▶ **Extract provided**:
So, you know, the first set is huge in this type of weather.

Q. Any other shots in particular or parts of your game that may have won you some points specifically?
MARDY FISH: I mean, I think I was pretty solid throughout from the baseline, much more aggressive than with my first round. I thought I played better than my first round, as well. I think my legs won me a few points in the end of that first set.
You know, I felt -- physically I felt great throughout the match, and I knew he was sort of struggling there a little bit, I could tell.

Q. You made the quarters here a couple years ago. Is there a sense of house money? You seem so relaxed in the big spots as you were today.
MARDY FISH: Um, I mean, this is a scenario playing, you know, these first few rounds in a tournament, in this tournament, that I'm not used to much. There's a lot of people that have talked about my summer and how well I've played. To be honest, I felt like I've been the underdog most matches in my career.
This is the spot that I want to be in. You know, you want to be the favorite and winning a lot, so I think my summer that is changed a lot of that.
But I have played well here the past couple times that I've come. So, you know, I've got a really good opportunity, you know, from the 12-month calendar year from Newport, you know, sort of the start of Newport -- or I feel like that was the beginning of, you know, maybe a 12-month run that I can try to get myself into the top 10.

▶ **Supplied information**:
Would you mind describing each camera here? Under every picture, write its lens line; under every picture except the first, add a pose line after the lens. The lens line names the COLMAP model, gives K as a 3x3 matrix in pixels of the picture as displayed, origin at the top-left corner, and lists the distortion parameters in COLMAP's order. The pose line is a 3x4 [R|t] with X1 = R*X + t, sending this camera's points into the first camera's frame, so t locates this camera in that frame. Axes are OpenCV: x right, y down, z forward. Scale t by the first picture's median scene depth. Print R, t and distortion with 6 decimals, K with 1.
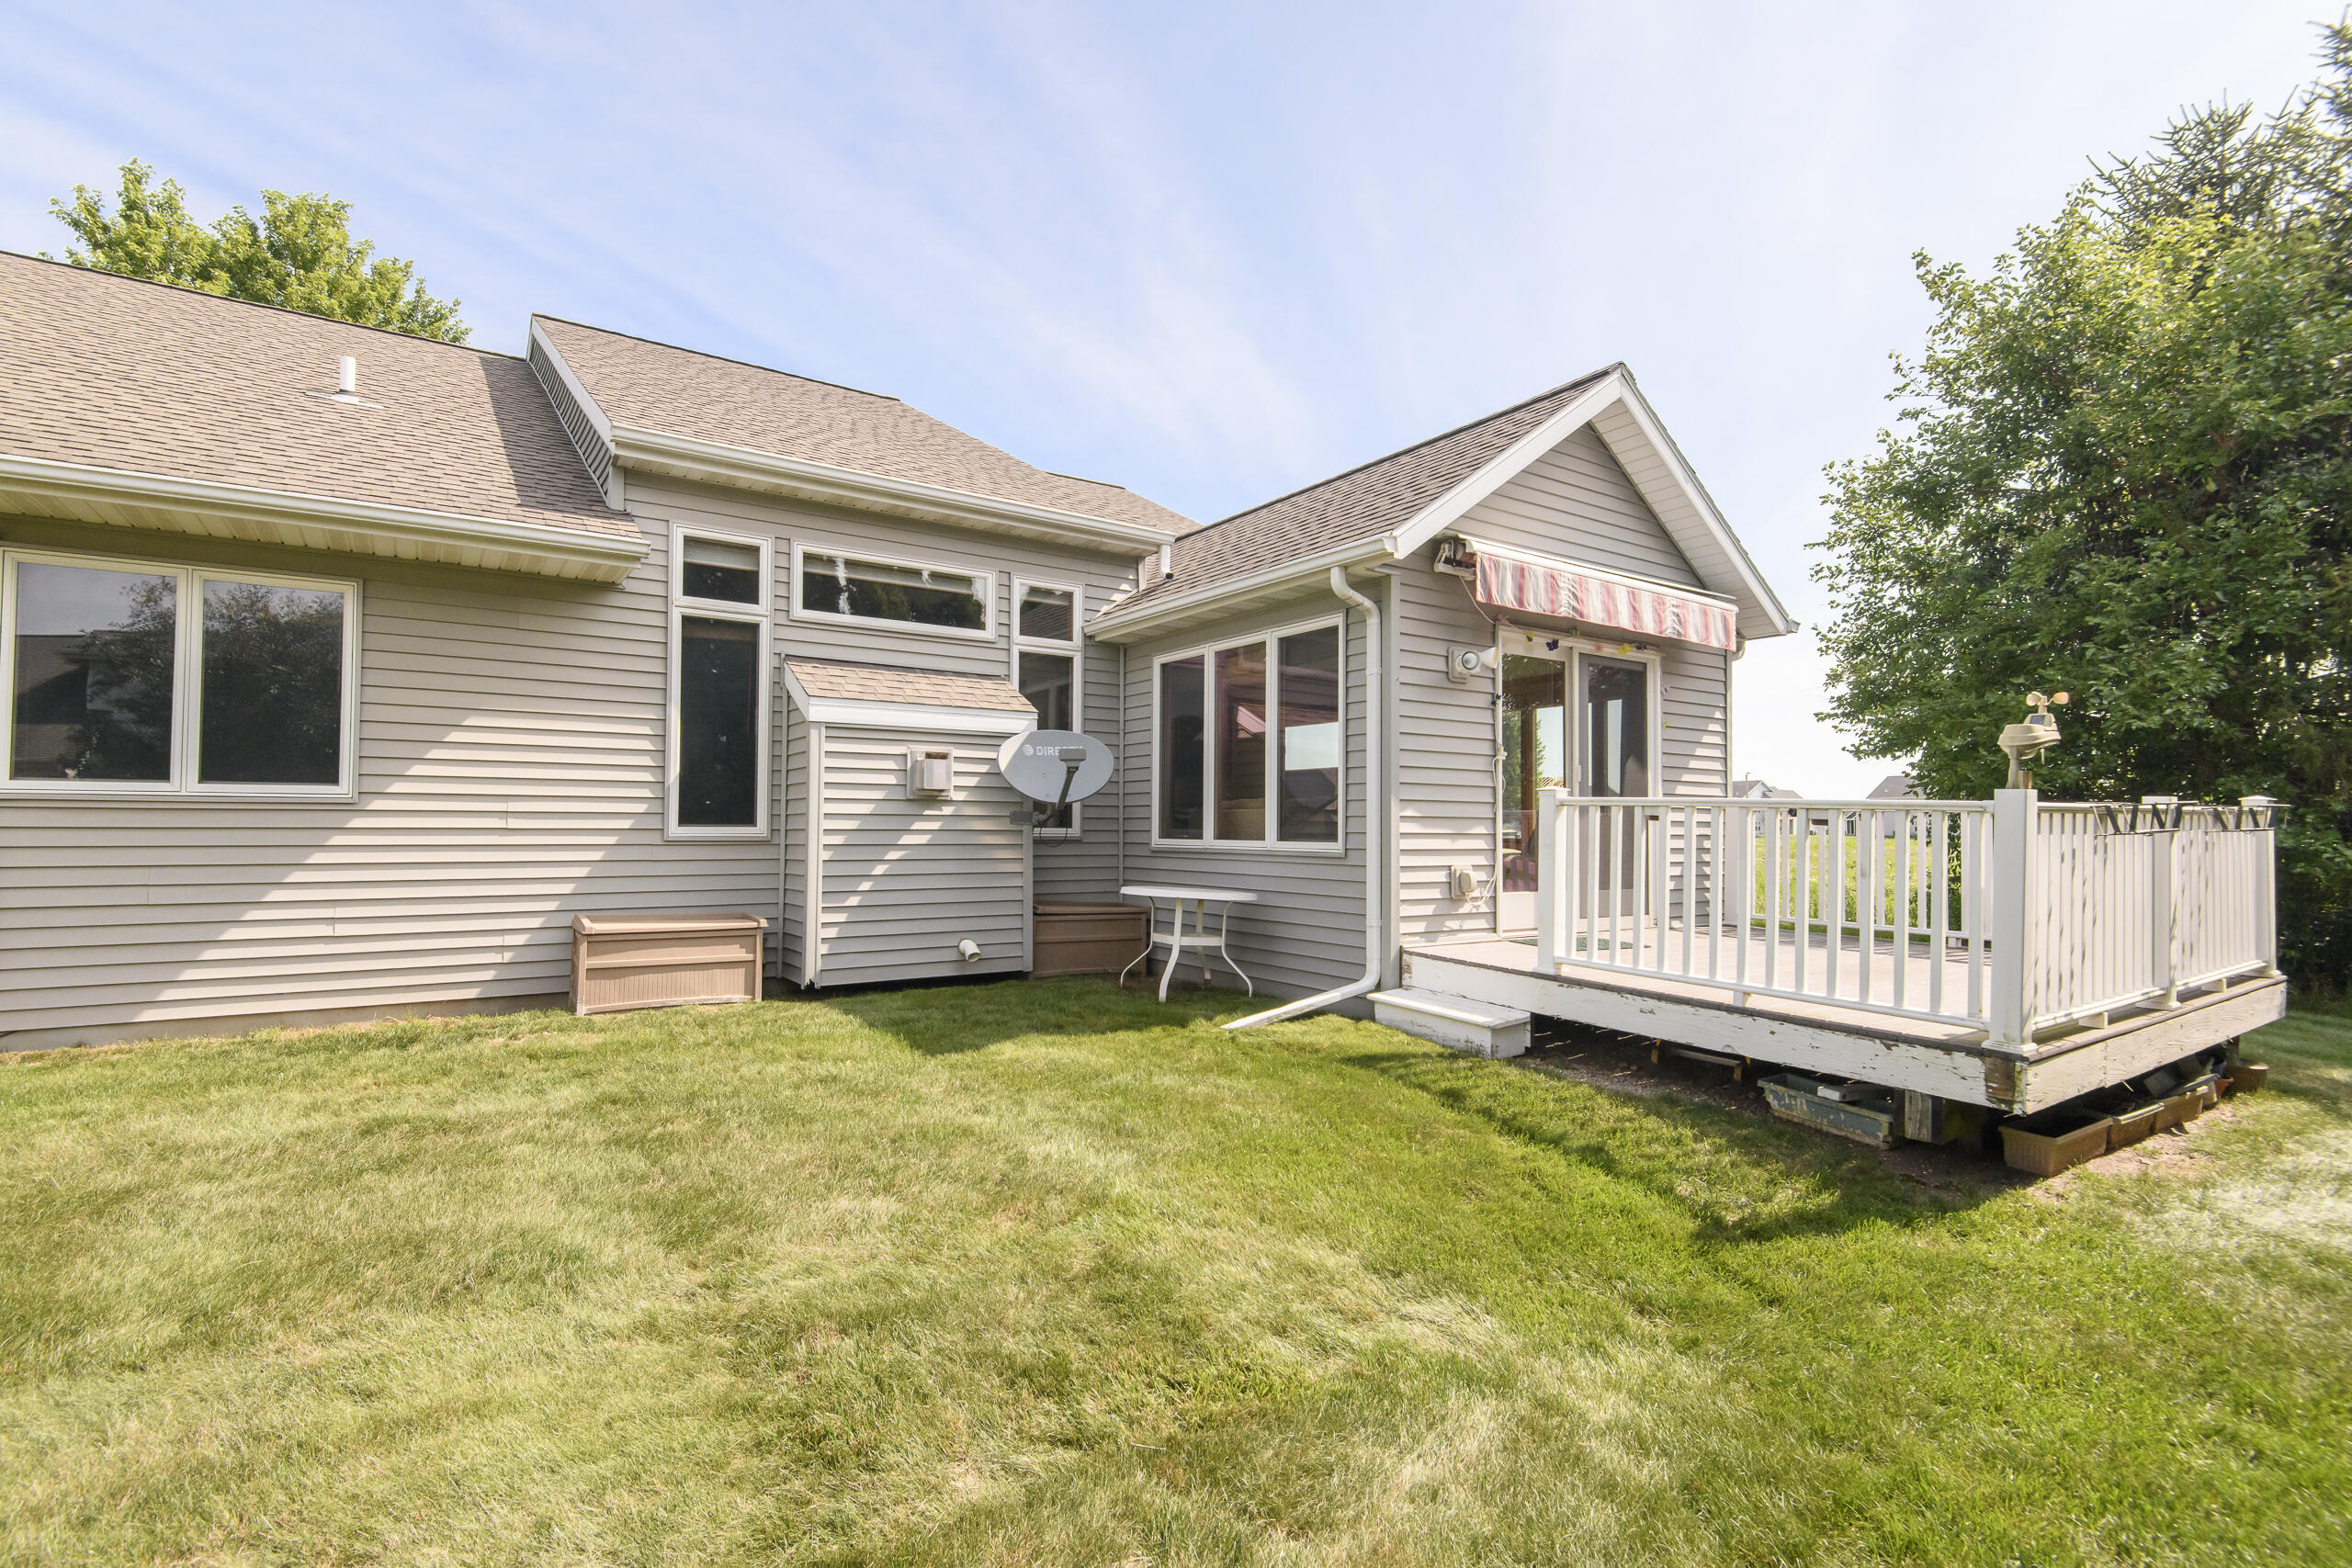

▶ **Exercise**: Mark each statement yes or no according to whether it agrees with the interview transcript above, quoting the exact words from the transcript that decide it. 1. Fish says he played more aggressively than in his first round. 2. Fish says he felt physically worn down late in the match. 3. Fish says he has been the favorite in most matches of his career.

▶ **Result**:
1. Yes: "much more aggressive than with my first round"
2. No: "physically I felt great throughout the match"
3. No: "I felt like I've been the underdog most matches in my career"